Cayetana, muy cerca de él, casi abandonada sobre su pecho en las lentitudes de la marcha, espiábale. Era el mismo. Aquel su rostro cínico de golfo vicioso; aquellos sus ojos pequeños, pero vivos, ardientes algunas veces; aquella su boca grande de labios sensuales y dientes fuertes y blancos, que tantas veces la habían mordido en las horas de amor. Sentíase languidecer ante el deseo intenso y sincero que sentía latir allí. La voluptuosidad salvaje con que Calimante palpitara bajo las garras del león, se apoderaba de ella en una necesidad absurda, canalla, de entrega. ¡Ah, si en lugar de implorarle como a una criatura civilizada, pudiera tomarla allí mismo como una presa entre zarpazos y mordiscos que la cubriesen de sangre, haciéndola retorcerse en un dolor imposible que fuera a la vez dolor y voluptuosidad! ¡Ah, el encanto áspero y amargo de sentirse deseada así, en la tarde de lluvia, entre lodo, brutalidad y grosería!

-¡Nena, Cayetana! -gemía el torero-. ¡Quiéreme una vez, una siquiera, aunque luego me pidas que me deje coger por el toro!

La bailarina consiguió dominarse un momento.

-¿Por qué no luchas? Me prometiste que serías un gran torero: ¿qué has hecho?

-Es que yo sin ti no soy nada, ni me siento nada. Es que, cuando estoy a tu vera, sería capaz de tóo, pero cuando tú te vas, se acabó. Si vieras...

Siguió hablando, hacíase apremiante, rogaba, exigía...

Judith, presa otra vez en el malsano encanto, resistía débilmente.

Él imploró:

-¿Quieres, di, nena?

No contestó ella, pero se dejó llevar. Por la calle de Cervantes fueron a parar a la de Jesús, y desde allí a la de Lope de Vega.

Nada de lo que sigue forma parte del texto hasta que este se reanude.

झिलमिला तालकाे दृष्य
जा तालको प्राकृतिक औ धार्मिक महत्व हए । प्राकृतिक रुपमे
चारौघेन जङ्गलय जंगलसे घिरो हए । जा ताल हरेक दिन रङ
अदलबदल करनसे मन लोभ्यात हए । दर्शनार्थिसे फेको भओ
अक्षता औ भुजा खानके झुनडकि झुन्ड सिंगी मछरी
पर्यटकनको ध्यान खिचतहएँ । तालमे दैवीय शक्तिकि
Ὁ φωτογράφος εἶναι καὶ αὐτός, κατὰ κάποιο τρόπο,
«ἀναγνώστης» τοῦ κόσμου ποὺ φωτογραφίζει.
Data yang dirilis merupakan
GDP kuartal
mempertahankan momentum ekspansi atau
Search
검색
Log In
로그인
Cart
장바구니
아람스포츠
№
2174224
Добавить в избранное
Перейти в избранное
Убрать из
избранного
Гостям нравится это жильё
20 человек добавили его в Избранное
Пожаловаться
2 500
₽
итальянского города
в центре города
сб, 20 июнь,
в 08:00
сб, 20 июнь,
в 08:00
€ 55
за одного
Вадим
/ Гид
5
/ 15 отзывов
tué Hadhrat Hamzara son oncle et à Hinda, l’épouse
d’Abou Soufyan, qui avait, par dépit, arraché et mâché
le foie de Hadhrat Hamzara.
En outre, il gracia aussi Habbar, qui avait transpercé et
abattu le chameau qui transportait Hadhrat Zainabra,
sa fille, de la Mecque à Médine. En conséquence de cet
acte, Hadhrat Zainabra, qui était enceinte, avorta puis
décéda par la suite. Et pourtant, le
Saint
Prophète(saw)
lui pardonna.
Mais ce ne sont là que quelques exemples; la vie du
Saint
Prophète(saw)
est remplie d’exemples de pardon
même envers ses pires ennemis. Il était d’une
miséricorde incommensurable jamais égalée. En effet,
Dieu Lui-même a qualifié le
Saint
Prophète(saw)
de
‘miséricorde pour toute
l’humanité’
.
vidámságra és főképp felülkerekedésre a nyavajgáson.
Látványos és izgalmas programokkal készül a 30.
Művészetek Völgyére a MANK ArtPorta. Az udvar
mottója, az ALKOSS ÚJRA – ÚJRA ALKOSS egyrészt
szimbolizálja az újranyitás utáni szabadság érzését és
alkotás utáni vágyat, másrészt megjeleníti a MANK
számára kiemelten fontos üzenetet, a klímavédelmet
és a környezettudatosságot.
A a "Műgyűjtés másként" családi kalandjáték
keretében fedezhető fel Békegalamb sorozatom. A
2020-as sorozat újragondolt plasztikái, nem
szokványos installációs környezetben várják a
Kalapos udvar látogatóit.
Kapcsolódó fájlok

A la puerta de una casa de sospechosa catadura, dos mujeres pintarrajeadas, vestidas una de odalisca y la otra de niña chica, hablaban con unos soldados de caballería que retozaban con ellas entre grandes risotadas. El torero entró en el portal y Judith le siguió. Dejaron a un lado una sala en que tres hombres vestidos de mamarracho bebían vino en compañía de unas hembras, y subieron una escalera que crujía bajo sus pies de un modo lamentable. Al fin se hallaron en una habitación fría y triste.

Cipriano acercose a su amada y quiso hablar, pero ella envolviole en una inmensa caricia, mientras gemía quedamente: ¡Nene!